How to complete this task: Only the number is wanted: count the lines in the data with "Besòs" in them.

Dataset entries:

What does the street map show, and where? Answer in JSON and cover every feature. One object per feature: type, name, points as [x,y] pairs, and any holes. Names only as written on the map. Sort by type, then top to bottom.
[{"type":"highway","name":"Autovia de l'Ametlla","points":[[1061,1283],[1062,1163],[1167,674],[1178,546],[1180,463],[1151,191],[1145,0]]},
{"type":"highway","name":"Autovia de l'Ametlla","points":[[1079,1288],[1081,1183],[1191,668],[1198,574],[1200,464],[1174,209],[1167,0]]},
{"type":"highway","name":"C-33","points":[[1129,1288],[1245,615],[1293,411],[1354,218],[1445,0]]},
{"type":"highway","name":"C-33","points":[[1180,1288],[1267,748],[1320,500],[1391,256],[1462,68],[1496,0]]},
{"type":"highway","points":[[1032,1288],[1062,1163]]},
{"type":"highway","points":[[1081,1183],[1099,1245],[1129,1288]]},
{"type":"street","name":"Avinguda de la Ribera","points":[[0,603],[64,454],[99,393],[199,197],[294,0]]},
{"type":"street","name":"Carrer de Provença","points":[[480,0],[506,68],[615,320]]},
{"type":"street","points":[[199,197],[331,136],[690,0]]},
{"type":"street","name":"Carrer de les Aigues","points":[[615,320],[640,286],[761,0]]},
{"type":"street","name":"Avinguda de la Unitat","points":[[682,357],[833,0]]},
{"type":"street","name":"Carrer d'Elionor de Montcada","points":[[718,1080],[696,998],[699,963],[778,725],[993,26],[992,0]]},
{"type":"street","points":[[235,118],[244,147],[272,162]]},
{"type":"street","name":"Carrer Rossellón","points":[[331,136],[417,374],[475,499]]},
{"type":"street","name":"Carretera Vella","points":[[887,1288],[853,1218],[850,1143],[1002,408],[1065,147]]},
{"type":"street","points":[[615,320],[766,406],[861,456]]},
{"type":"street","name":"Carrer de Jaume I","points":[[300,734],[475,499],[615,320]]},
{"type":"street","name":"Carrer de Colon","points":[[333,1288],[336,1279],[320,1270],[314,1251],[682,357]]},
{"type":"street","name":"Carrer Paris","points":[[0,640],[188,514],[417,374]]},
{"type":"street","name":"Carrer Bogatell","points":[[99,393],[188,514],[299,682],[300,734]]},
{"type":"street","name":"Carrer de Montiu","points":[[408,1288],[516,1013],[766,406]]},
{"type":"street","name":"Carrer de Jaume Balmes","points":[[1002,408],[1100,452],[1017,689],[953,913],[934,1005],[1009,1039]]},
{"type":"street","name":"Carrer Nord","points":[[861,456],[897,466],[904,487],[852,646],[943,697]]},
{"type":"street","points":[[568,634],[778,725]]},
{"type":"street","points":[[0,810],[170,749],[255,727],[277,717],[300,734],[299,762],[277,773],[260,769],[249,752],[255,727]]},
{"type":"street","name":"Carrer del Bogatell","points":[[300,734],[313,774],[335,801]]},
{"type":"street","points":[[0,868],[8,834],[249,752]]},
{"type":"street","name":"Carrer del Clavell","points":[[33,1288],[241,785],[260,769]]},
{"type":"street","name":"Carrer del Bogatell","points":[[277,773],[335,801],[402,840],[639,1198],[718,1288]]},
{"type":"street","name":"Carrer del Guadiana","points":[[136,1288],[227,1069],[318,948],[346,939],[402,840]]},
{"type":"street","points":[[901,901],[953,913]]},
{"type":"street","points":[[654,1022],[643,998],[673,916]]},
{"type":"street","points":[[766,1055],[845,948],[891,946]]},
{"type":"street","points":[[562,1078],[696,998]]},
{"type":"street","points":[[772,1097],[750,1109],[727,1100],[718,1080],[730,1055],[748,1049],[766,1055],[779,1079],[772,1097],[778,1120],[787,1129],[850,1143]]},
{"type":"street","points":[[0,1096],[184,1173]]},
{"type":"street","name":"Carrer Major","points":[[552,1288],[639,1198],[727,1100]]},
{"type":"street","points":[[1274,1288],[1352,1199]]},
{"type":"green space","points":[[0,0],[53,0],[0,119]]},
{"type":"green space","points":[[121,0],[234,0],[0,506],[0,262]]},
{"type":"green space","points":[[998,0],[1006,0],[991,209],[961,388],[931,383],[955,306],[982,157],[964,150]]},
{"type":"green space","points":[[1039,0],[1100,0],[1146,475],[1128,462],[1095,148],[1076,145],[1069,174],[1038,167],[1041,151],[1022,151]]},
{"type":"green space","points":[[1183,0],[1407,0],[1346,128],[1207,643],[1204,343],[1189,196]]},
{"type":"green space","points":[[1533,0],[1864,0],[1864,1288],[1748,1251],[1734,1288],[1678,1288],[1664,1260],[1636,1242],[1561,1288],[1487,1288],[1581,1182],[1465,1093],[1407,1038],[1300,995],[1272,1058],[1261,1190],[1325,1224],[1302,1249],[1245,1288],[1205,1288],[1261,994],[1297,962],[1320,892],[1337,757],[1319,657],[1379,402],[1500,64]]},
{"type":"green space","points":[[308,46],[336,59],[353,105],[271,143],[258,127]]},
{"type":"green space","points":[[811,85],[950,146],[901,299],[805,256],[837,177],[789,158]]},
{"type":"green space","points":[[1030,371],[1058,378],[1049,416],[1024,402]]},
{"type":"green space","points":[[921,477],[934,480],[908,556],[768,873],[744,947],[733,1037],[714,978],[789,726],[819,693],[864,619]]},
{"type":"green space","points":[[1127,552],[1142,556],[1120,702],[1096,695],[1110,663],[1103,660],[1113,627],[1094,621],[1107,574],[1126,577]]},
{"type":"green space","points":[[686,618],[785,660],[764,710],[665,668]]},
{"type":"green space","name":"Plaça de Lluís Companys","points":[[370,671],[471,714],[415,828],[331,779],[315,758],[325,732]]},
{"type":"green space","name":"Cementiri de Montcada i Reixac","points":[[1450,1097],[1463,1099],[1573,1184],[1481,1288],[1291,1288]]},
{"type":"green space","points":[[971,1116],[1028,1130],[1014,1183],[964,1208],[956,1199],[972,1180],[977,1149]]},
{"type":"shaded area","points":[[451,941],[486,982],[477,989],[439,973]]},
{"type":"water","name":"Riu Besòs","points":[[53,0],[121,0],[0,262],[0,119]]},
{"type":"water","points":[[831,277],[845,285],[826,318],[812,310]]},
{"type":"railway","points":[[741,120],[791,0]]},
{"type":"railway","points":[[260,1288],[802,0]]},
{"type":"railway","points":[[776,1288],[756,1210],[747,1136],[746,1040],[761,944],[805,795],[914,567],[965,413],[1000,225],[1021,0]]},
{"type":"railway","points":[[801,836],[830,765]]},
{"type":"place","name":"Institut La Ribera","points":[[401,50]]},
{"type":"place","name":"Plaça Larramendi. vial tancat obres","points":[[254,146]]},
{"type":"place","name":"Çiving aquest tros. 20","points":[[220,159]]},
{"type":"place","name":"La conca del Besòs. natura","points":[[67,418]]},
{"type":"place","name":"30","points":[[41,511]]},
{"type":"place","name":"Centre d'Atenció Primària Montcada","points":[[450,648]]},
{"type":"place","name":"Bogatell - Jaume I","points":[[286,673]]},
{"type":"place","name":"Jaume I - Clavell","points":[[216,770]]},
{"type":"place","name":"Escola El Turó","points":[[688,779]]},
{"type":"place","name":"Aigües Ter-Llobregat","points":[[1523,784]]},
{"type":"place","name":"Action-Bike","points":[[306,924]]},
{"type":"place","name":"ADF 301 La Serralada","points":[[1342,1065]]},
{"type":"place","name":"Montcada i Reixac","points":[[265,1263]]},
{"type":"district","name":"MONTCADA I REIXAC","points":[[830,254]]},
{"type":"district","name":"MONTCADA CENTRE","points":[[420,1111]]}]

Completed exercise: 2